There's obviously a lot of great stuff going on for me at the moment and I am thankful for all of it. I should say that. The good and the bad are running in parallel like they always do.

This was supposed to be about hope though, so I will get round to that. Chronic illness brings its fair share of bad days. I find that it helps to accept that and be prepared for days when you feel hopeless. I have a stack of books / kindle list of books that make me feel better - either funny things or books about mindfulness (for example How to be Sick which I read on honeymoon and highly recommend). I have several playlists depending on which breed of bad day I'm in - angry music, weepy music, gentlyacousticyhappy music. I have a bad day box full of distractions - games, bubbles, felting and card-making supplies.

Most important to me is a small black notebook which I call my 'bad day book'. I started this book in the middle of a severe depressive episode / fatigue flare and am still adding to it. It is full of quotes - some cheesy'n'inspirational, some from the Bible, some from books I have read on mindfulness or recovery, some silly poems. After I've finished this post I'm going to write the vows we used at our blessing in to it. The aim was to have a book full of gentle, hopeful, positive words that have meant something to me during previous bad times, to keep me going. On bad days I read those words, sometimes I draw pictures to go with them or add new quotes in. It helps a little. Often helps me to identify the particular emotion - fear or grief or anger - that is contributing to a bad mood.
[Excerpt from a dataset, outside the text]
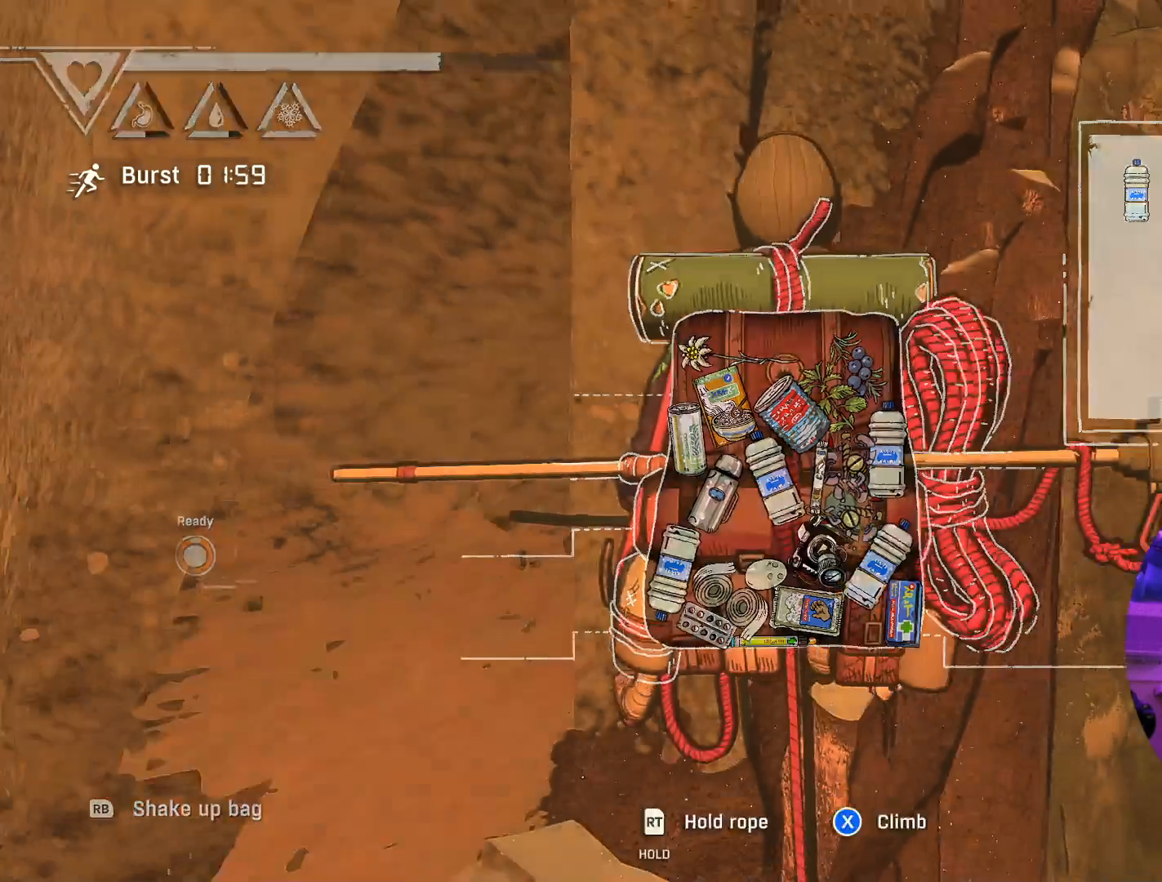
{"buttons": [], "left_stick": "center", "right_stick": "down-left", "events": [[17, "B", "up"], [433, "right_stick", "down-left"]]}
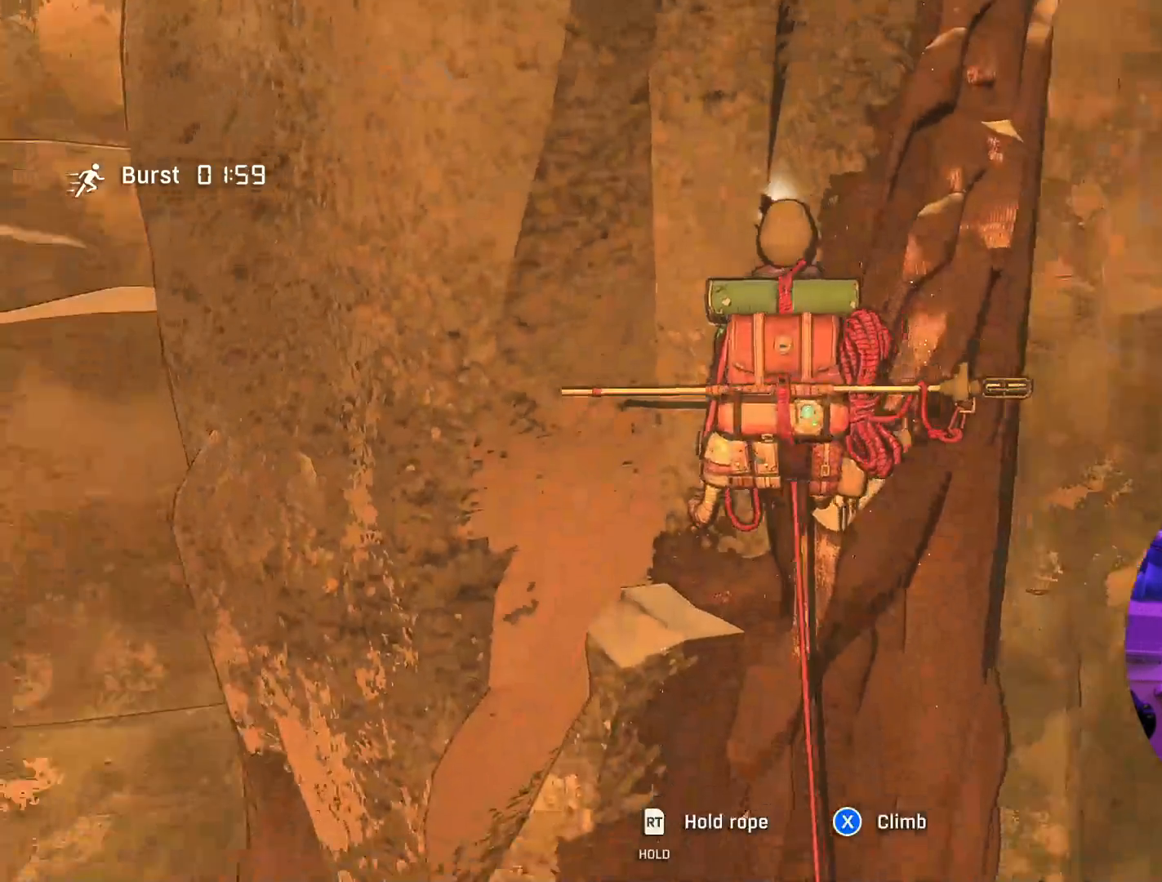
{"buttons": [], "left_stick": "center", "right_stick": "down", "events": [[150, "right_stick", "down"]]}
One of the readings we used at the blessing (found here) includes this :
"And in the moments – because they will come –
when...the story of love feels like it has no words left to be told,
may the silence that stretches before us
be filled with the faith
of the echo
of the memory
of the love
spoken into the world
before all time began."

Sometimes that's what bad days feel like 'the faith, of the echo, of the memory, of hope'. A tiny whisper of hope is enough to keep you going.